Reid Kleckner reid.kleckner at gmail.com
Fri Jul 23 20:57:55 CEST 2010


On Fri, Jul 23, 2010 at 11:26 AM, stefan brunthaler
<stefan at brunthaler.net> wrote:
>> I'm guessing from your comments below about cross-module inlining that
>> you generate a separate .c file with the specialized opcode bodies and
>> then call through to them via a table of function pointers indexed by
>> opcode, but I could be totally wrong.  :)
>>
> No, dead on ;)
> Probably a small example from the top of my head illustrates what is going on:
>
> TARGET(FLOAT_ADD):
>  w= POP();
>  v= TOP();
>  x= PyFloat_Type.tp_as_number->nb_add(v, w);
>  SET_TOP(x);
>  if (x != NULL) FAST_DISPATCH();
>  break;
>
> And I extend the standard indirect threaded code dispatch table to
> support the FLOAT_ADD operation.

I think I was wrong, but now I understand.  The inlining you want is
to get the nb_add body, not the opcode body.

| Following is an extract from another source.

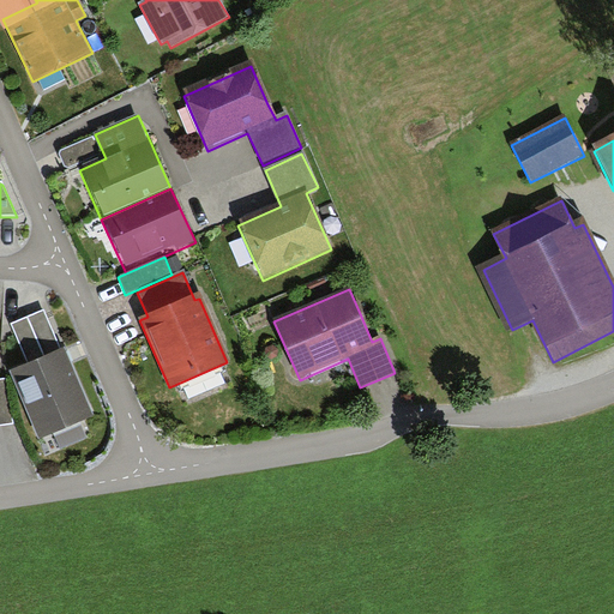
[(40,441),(95,416),(70,357),(67,353),(62,354),(43,312),(12,325),(31,367),(11,375),(40,441)]
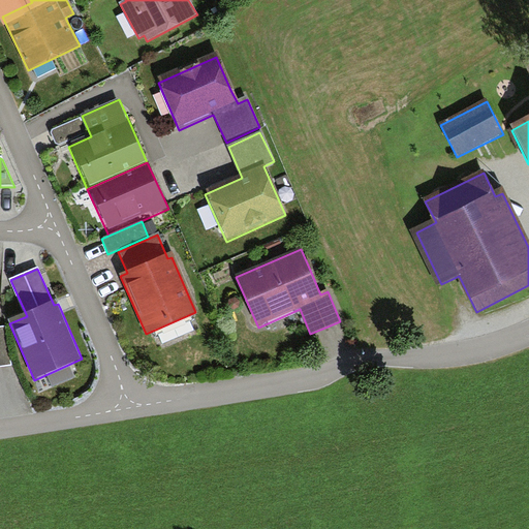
[(5,327),(0,328),(0,367),(12,366),(5,327)]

The example you've given brings up a correctness issue.  It seems
you'd want to add checks that verify that the operands w and v are
both floats, and jump to BINARY_ADD if the guard fails.  It would
require reshuffling the stack operations to defer the pop until after
the check, but it shouldn't be a problem.

>> This would be interesting.  We have (obviously) have similar
>> instrumentation in unladen swallow to gather type feedback.  We talked
>> with Craig Citro about finding a way to feed that back to Cython for
>> exactly this reason, but we haven't really pursued it.
>>
> Ok; I think it would actually be fairly easy to use the type
> information gathered at runtime by the quickening approach. Several
> auxiliary functions for dealing with these types could be generated by
> my code generator as well. It is probably worth looking into this,
> though my current top-priority is my PhD research, so I cannot promise
> to being able to allocate vast amounts of time for such endeavours.

I think you also record (via gdb) exactly the information that we
record.  I now see three consumers of type feedback from the CPython
interpreter: you or any quickening approach, Cython, and Unladen
Swallow.  It might be worth converging on a standard way to record
this information and serialize it so that it can be analyzed offline.

Our feedback recording mechanism currently uses LLVM data structures,
but the point of quickening is to avoid that kind of dependency, so
we'd need to rewrite it before it would really be useful to you.